To cope with challenging funding markets, Portuguese banks have already articulated strategies to deleverage, including selling and/or not renewing domestic and international loans, reducing the size of their securities portfolios, upstreaming excess funding from international operations to parents, and increasing on-balance-sheet retail deposits. We believe that these strategies, while positive from a funding and liquidity perspective, will likely lead to a credit contraction and will heighten price competition for domestic retail funding. In our opinion, credit contraction, in turn, will put pressure on domestic demand and borrowers' ability to meet their financial obligations. As a result, we believe that funding challenges will magnify the negative effect of Portugal's economic recession on Portuguese banks' domestic asset quality and profitability.
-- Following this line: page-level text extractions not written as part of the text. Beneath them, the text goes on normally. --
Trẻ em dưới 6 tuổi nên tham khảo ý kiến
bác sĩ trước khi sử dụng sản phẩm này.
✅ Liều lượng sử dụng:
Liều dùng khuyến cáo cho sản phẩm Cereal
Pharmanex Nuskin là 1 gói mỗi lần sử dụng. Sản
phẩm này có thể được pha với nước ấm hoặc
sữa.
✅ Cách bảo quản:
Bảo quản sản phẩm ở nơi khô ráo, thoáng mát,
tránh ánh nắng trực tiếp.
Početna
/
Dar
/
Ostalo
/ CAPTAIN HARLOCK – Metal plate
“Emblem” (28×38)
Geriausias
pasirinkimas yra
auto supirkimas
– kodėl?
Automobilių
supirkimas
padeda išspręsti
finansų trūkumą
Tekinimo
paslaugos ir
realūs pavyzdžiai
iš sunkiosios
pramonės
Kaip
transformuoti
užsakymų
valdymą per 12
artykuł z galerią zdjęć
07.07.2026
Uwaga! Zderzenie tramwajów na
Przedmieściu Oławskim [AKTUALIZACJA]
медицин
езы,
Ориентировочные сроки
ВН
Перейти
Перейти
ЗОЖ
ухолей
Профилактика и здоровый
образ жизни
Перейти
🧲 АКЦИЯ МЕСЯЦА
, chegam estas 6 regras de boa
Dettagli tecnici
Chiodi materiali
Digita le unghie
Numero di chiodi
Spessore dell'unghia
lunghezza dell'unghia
In our view, Portuguese banks' direct exposure to the country's sovereign debt, through their securities portfolio, is not negligible compared to the banks' capital bases (particularly for some institutions). At current rating levels, however, we do not think that public debt holdings expose Portuguese banks to significant credit risk, although they do expose them to market risk.

Lastly, we anticipate that Portuguese banks' capitalization will remain stable, with the likely reduction of risk-weighted assets (RWA) as the deleveraging progresses compensating the banks' weak earnings generation. We see downside risk, however, if weak market performance increases the banks' pension fund deficits, which are partly deducted from regulatory capital ratios. In any event, and as in the past, we do not expect capital to be a supportive rating factor for the Portuguese banks.

In light of the challenges ahead and our actions today on the Portuguese banks we rate, we will shortly review our Banking Industry Country Risk Assessment (BICRA) for the Portuguese financial system (we currently place Portugal in BICRA Group 3 on our scale of 1 to 10, with 1 representing the strongest).

We have lowered our short-term ratings on the Portuguese banks to 'A-3' in the context of what we see as increased vulnerability of their funding profiles to fragile market confidence. The current operating environment magnifies financial institutions' inherently high exposure to liquidity risks, given their highly leveraged balance sheets and the meaningful weight of short-term liabilities (including deposits) in their funding mixes.